Two new zinc phthalocyanine derivatives bearing four 3,5-di-tert-butyl-4-hydroxyphenyl (ZnPc1) and 3,5-dimethylphenoxy (ZnPc2) have been synthesized and proved by elemental analyses and UV-vis, 1H NMR, FTIR and MALDI-TOF mass spectra as spectroscopic determination. Thermal stabilities of these neutral Zn -phthalocyanines were performed by thermal gravimetric analysis and, significantly, were found stable up to 373 °C for ZnPc1 and 550 °C for ZnPc2. In addition, the photostability of the sensitizers was quite successful within 240 min. Furthermore, photodynamic therapy has been investigated using these neutral phthalocyanines. Singlet oxygen generation capacities of ZnPc1 and ZnPc2 were studied using 1,3-diphenyl-iso-benzofuran (50.0 μM) as a selective singlet oxygen trap in DMSO and both of them demonstrated very high singlet oxygen generation capacity. Photodynamic therapy is of considerable interest for its potential as an antimicrobial therapy on the grounds that the photodynamic activity of these compounds was tested against a Gram-negative bacteria, Escherichia coli and a Gram-positive bacteria, Staphylococcus aureus.

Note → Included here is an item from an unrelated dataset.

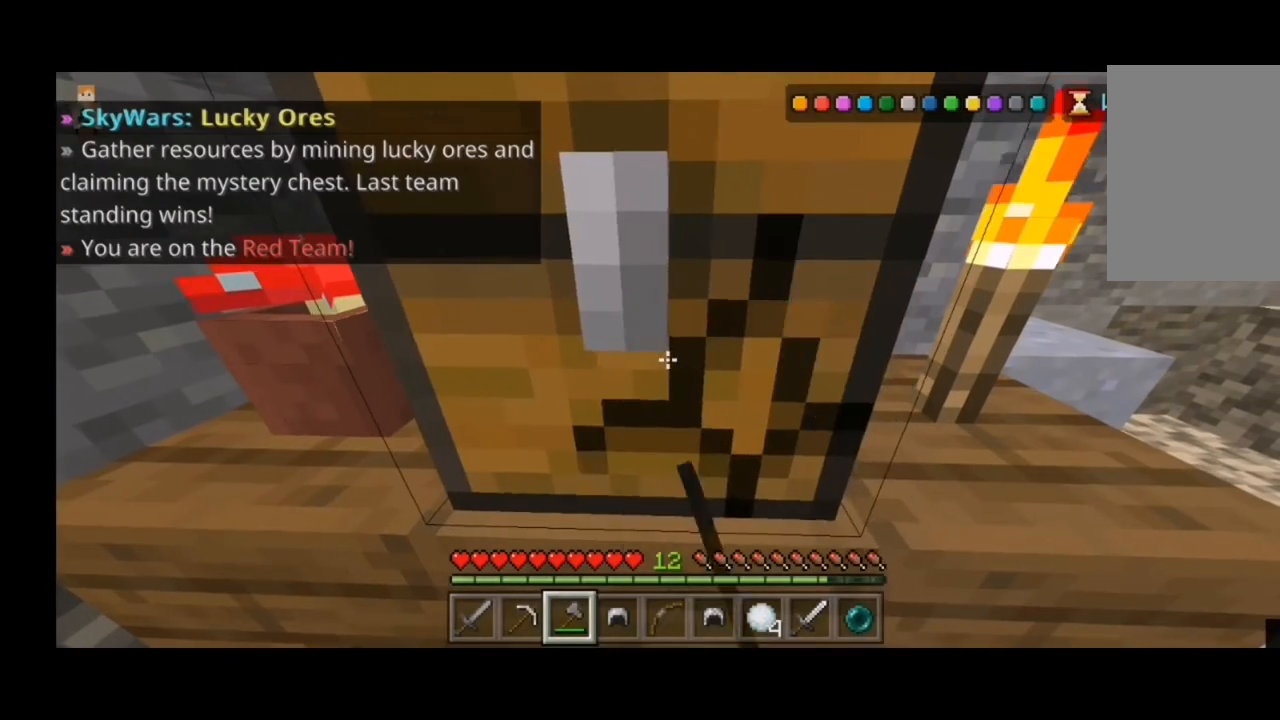
{"keys": [], "mouse": [], "events": []}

Suspensions of the microorganisms were irradiated for 240 min in the presence of ZnPc1 (with hydrophilic group) and ZnPc2 phthalocyanines. In order to simulate solar radiation, we used a 750 W xenon lamp. Minimum photosensitizer concentration was used as 0.1 mg.10 mL-1 in 1% dimethylsulfoxide/phosphate buffer saline solution (DMSO/PBS). Moreover, the photostability of these compounds has been investigated and the effect of the amount of DMSO tested against selected bacteria. In the dark, with and without Pcs, bacterial inactivation did not occur. Bacterial inactivation by light with ZnPc1 was observed in response to Gram-negative bacteria E. coli and Gram-positive bacteria S. aureus, whereas the photoinactivation studies with ZnPc2 have revealed that the lack of its activity is due to its poor affinity for either of the organisms. These results suggest that a neutral amphiphilic photosensitizer may be easily used in an application concerning photoinactivation of bacterial cells as well as ionic photosensitizers.